◆ **About this task**
Repeat every line of the rows from the one containing "Габелева, Е.С." through the last line of the rows, both ends included, and omit the pictures.

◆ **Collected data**
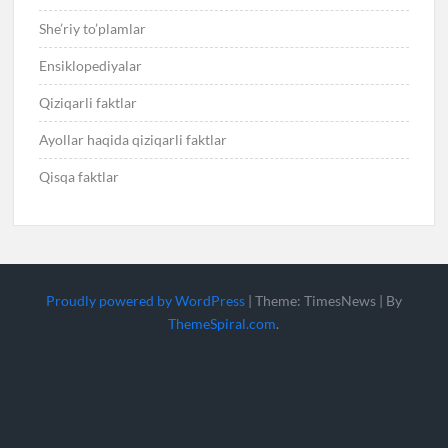
She’riy to’plamlar
Ensiklopediyalar
Qiziqarli faktlar
Ayollar haqida qiziqarli faktlar
Qisqa faktlar
Proudly powered by WordPress
|
Theme: TimesNews
|
By
ThemeSpiral.com
.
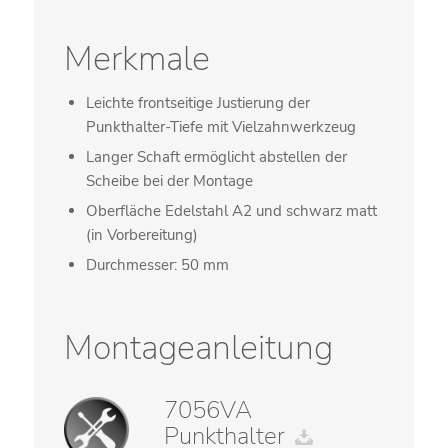
Merkmale
Leichte frontseitige Justierung der
Punkthalter-Tiefe mit Vielzahnwerkzeug
Langer Schaft ermöglicht abstellen der
Scheibe bei der Montage
Oberfläche Edelstahl A2 und schwarz matt
(in Vorbereitung)
Durchmesser: 50 mm
Montageanleitung
7056VA
Punkthalter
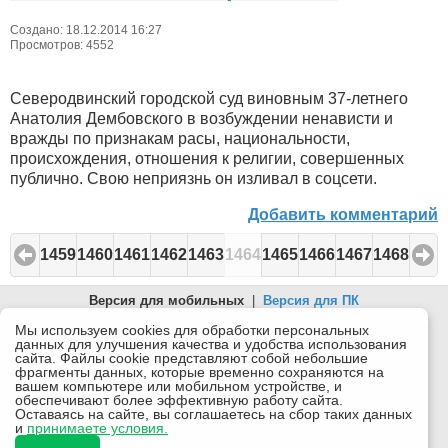
Создано: 18.12.2014 16:27
Просмотров: 4552
Северодвинский городской суд виновным 37-летнего
Анатолия Дембовского в возбуждении ненависти и
вражды по признакам расы, национальности,
происхождения, отношения к религии, совершенных
публично. Свою неприязнь он изливал в соцсети.
Добавить комментарий
1459
1460
1461
1462
1463
1464
1465
1466
1467
1468
Версия для мобильных
|
Версия для ПК
© 2026 Беломорканал Северодвинск tv29.ru
Мы используем cookies для обработки персональных
данных для улучшения качества и удобства использования
Joomla!
is Free Software released under the GNU General Public
сайта. Файлы cookie представляют собой небольшие
License.
фрагменты данных, которые временно сохраняются на
вашем компьютере или мобильном устройстве, и
Mobile version by
Mobile Joomla!
обеспечивают более эффективную работу сайта.
Оставаясь на сайте, вы соглашаетесь на сбор таких данных
Desktop Version
и
принимаете условия.
СИ "Информационное агентство "Беломорканал" регистрационный номер ЭЛ № ФС77-77001 от
08.11.2019, выдан Федеральной службой по надзору в сфере связи, информационных технологий и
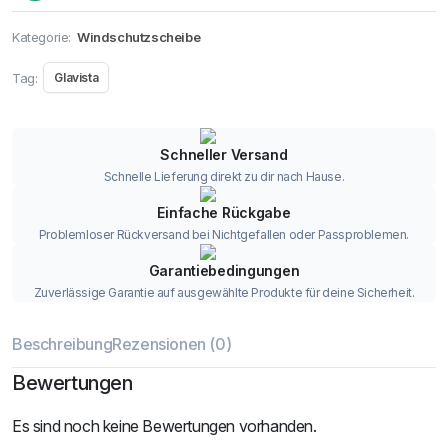
Kategorie:
Windschutzscheibe
Tag:
Glavista
Schneller Versand
Schnelle Lieferung direkt zu dir nach Hause.
Einfache Rückgabe
Problemloser Rückversand bei Nichtgefallen oder Passproblemen.
Garantiebedingungen
Zuverlässige Garantie auf ausgewählte Produkte für deine Sicherheit.
Beschreibung
Rezensionen (0)
Bewertungen
Es sind noch keine Bewertungen vorhanden.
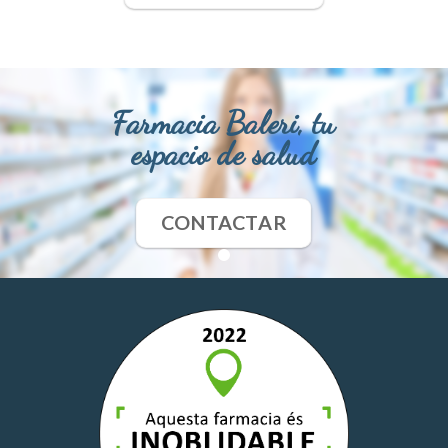
Farmacia Baleri, tu
espacio de salud
CONTACTAR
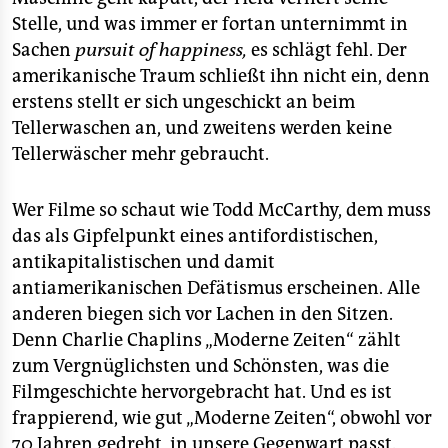
Stelle, und was immer er fortan unternimmt in
Sachen
pursuit of happiness,
es schlägt fehl. Der
amerikanische Traum schließt ihn nicht ein, denn
erstens stellt er sich ungeschickt an beim
Tellerwaschen an, und zweitens werden keine
Tellerwäscher mehr gebraucht.
Wer Filme so schaut wie Todd McCarthy, dem muss
das als Gipfelpunkt eines antifordistischen,
antikapitalistischen und damit
antiamerikanischen Defätismus erscheinen. Alle
anderen biegen sich vor Lachen in den Sitzen.
Denn Charlie Chaplins „Moderne Zeiten“ zählt
zum Vergnüglichsten und Schönsten, was die
Filmgeschichte hervorgebracht hat. Und es ist
frappierend, wie gut „Moderne Zeiten“, obwohl vor
70 Jahren gedreht, in unsere Gegenwart passt.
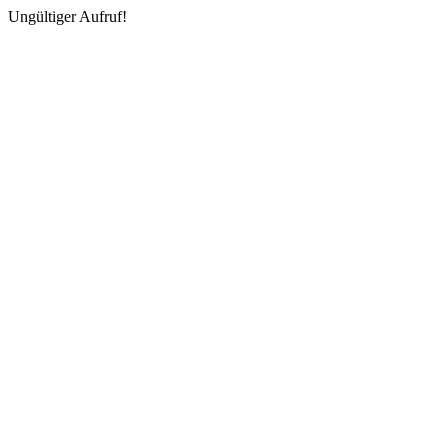
Ungültiger Aufruf!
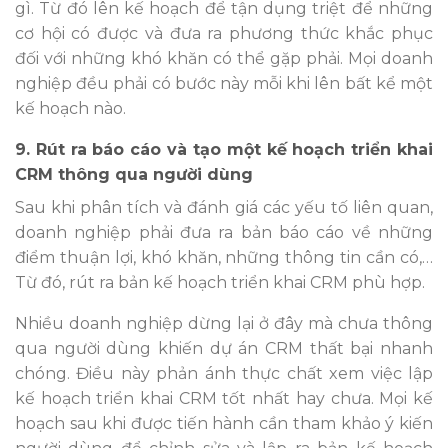
gì. Từ đó lên kế hoạch để tận dụng triệt để những
cơ hội có được và đưa ra phương thức khắc phục
đối với những khó khăn có thể gặp phải. Mọi doanh
nghiệp đều phải có bước này mỗi khi lên bất kể một
kế hoạch nào.
9. Rút ra báo cáo và tạo một kế hoạch triển khai
CRM thông qua người dùng
Sau khi phân tích và đánh giá các yếu tố liên quan,
doanh nghiệp phải đưa ra bản báo cáo về những
điểm thuận lợi, khó khăn, những thông tin cần có,…
Từ đó, rút ra bản kế hoạch triển khai CRM phù hợp.
Nhiều doanh nghiệp dừng lại ở đây mà chưa thông
qua người dùng khiến dự án CRM thất bại nhanh
chóng. Điều này phản ánh thực chất xem việc lập
kế hoạch triển khai CRM tốt nhất hay chưa. Mọi kế
hoạch sau khi được tiến hành cần tham khảo ý kiến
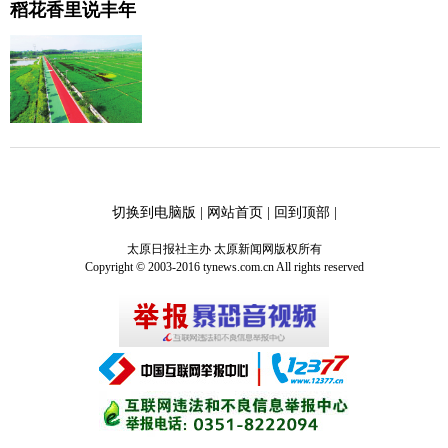
稻花香里说丰年
切换到电脑版
|
网站首页
|
回到顶部
|
太原日报社主办 太原新闻网版权所有
Copyright © 2003-2016 tynews.com.cn All rights reserved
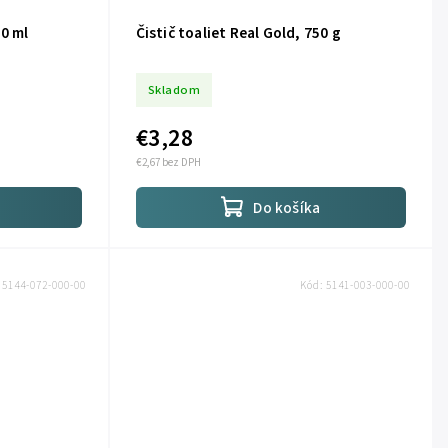
0 ml
Čistič toaliet Real Gold, 750 g
Skladom
€3,28
€2,67 bez DPH
Do košíka
:
5144-072-000-00
Kód:
5141-003-000-00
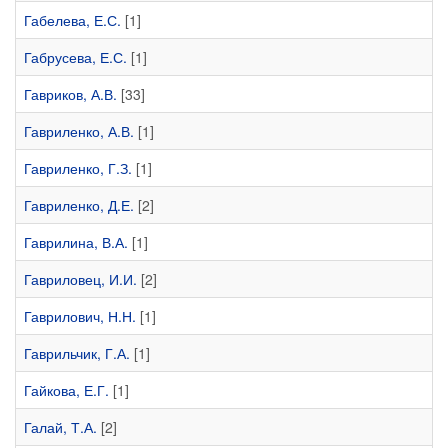
Габелева, Е.С.
[1]
Габрусева, Е.С.
[1]
Гавриков, А.В.
[33]
Гавриленко, А.В.
[1]
Гавриленко, Г.З.
[1]
Гавриленко, Д.Е.
[2]
Гаврилина, В.А.
[1]
Гавриловец, И.И.
[2]
Гаврилович, Н.Н.
[1]
Гаврильчик, Г.А.
[1]
Гайкова, Е.Г.
[1]
Галай, Т.А.
[2]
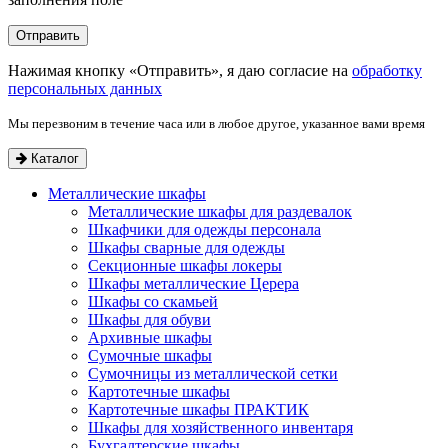
Нажимая кнопку «Отправить», я даю согласие на
обработку
персональных данных
Мы перезвоним в течение часа или в любое другое, указанное вами время
Каталог
Металлические шкафы
Металлические шкафы для раздевалок
Шкафчики для одежды персонала
Шкафы сварные для одежды
Секционные шкафы локеры
Шкафы металлические Церера
Шкафы со скамьей
Шкафы для обуви
Архивные шкафы
Сумочные шкафы
Сумочницы из металлической сетки
Картотечные шкафы
Картотечные шкафы ПРАКТИК
Шкафы для хозяйственного инвентаря
Бухгалтерские шкафы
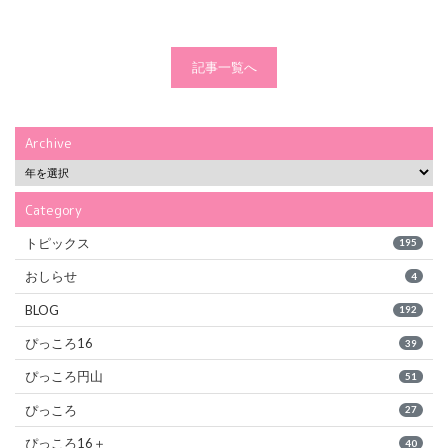
記事一覧へ
Archive
Category
トピックス
195
おしらせ
4
BLOG
192
ぴっころ16
39
ぴっころ円山
51
ぴっころ
27
ぴっころ16＋
40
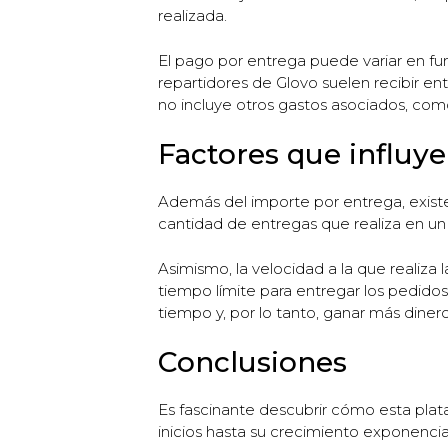
realizada.
El pago por entrega puede variar en fu
repartidores de Glovo suelen recibir en
no incluye otros gastos asociados, como
Factores que influye
Además del importe por entrega, existen
cantidad de entregas que realiza en un
Asimismo, la velocidad a la que realiza
tiempo límite para entregar los pedido
tiempo y, por lo tanto, ganar más dinero
Conclusiones
Es fascinante descubrir cómo esta pla
inicios hasta su crecimiento exponenci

◆ **Your response**
Габелева, Е.С.
[1]
Габрусева, Е.С.
[1]
Гавриков, А.В.
[33]
Гавриленко, А.В.
[1]
Гавриленко, Г.З.
[1]
Гавриленко, Д.Е.
[2]
Гаврилина, В.А.
[1]
Гавриловец, И.И.
[2]
Гаврилович, Н.Н.
[1]
Гаврильчик, Г.А.
[1]
Гайкова, Е.Г.
[1]
Галай, Т.А.
[2]
Нажимая кнопку «Отправить», я даю согласие на
обработку
персональных данных
Мы перезвоним в течение часа или в любое другое, указанное вами время
Каталог
Металлические шкафы
Металлические шкафы для раздевалок
Шкафчики для одежды персонала
Шкафы сварные для одежды
Секционные шкафы локеры
Шкафы металлические Церера
Шкафы со скамьей
Шкафы для обуви
Архивные шкафы
Сумочные шкафы
Сумочницы из металлической сетки
Картотечные шкафы
Картотечные шкафы ПРАКТИК
Шкафы для хозяйственного инвентаря
Бухгалтерские шкафы
記事一覧へ
Archive
Category
トピックス
195
おしらせ
4
BLOG
192
ぴっころ16
39
ぴっころ円山
51
ぴっころ
27
ぴっころ16＋
40
realizada.
El pago por entrega puede variar en fu
repartidores de Glovo suelen recibir en
no incluye otros gastos asociados, como
Factores que influye
Además del importe por entrega, existen
cantidad de entregas que realiza en un
Asimismo, la velocidad a la que realiza
tiempo límite para entregar los pedido
tiempo y, por lo tanto, ganar más dinero
Conclusiones
Es fascinante descubrir cómo esta pla
inicios hasta su crecimiento exponenci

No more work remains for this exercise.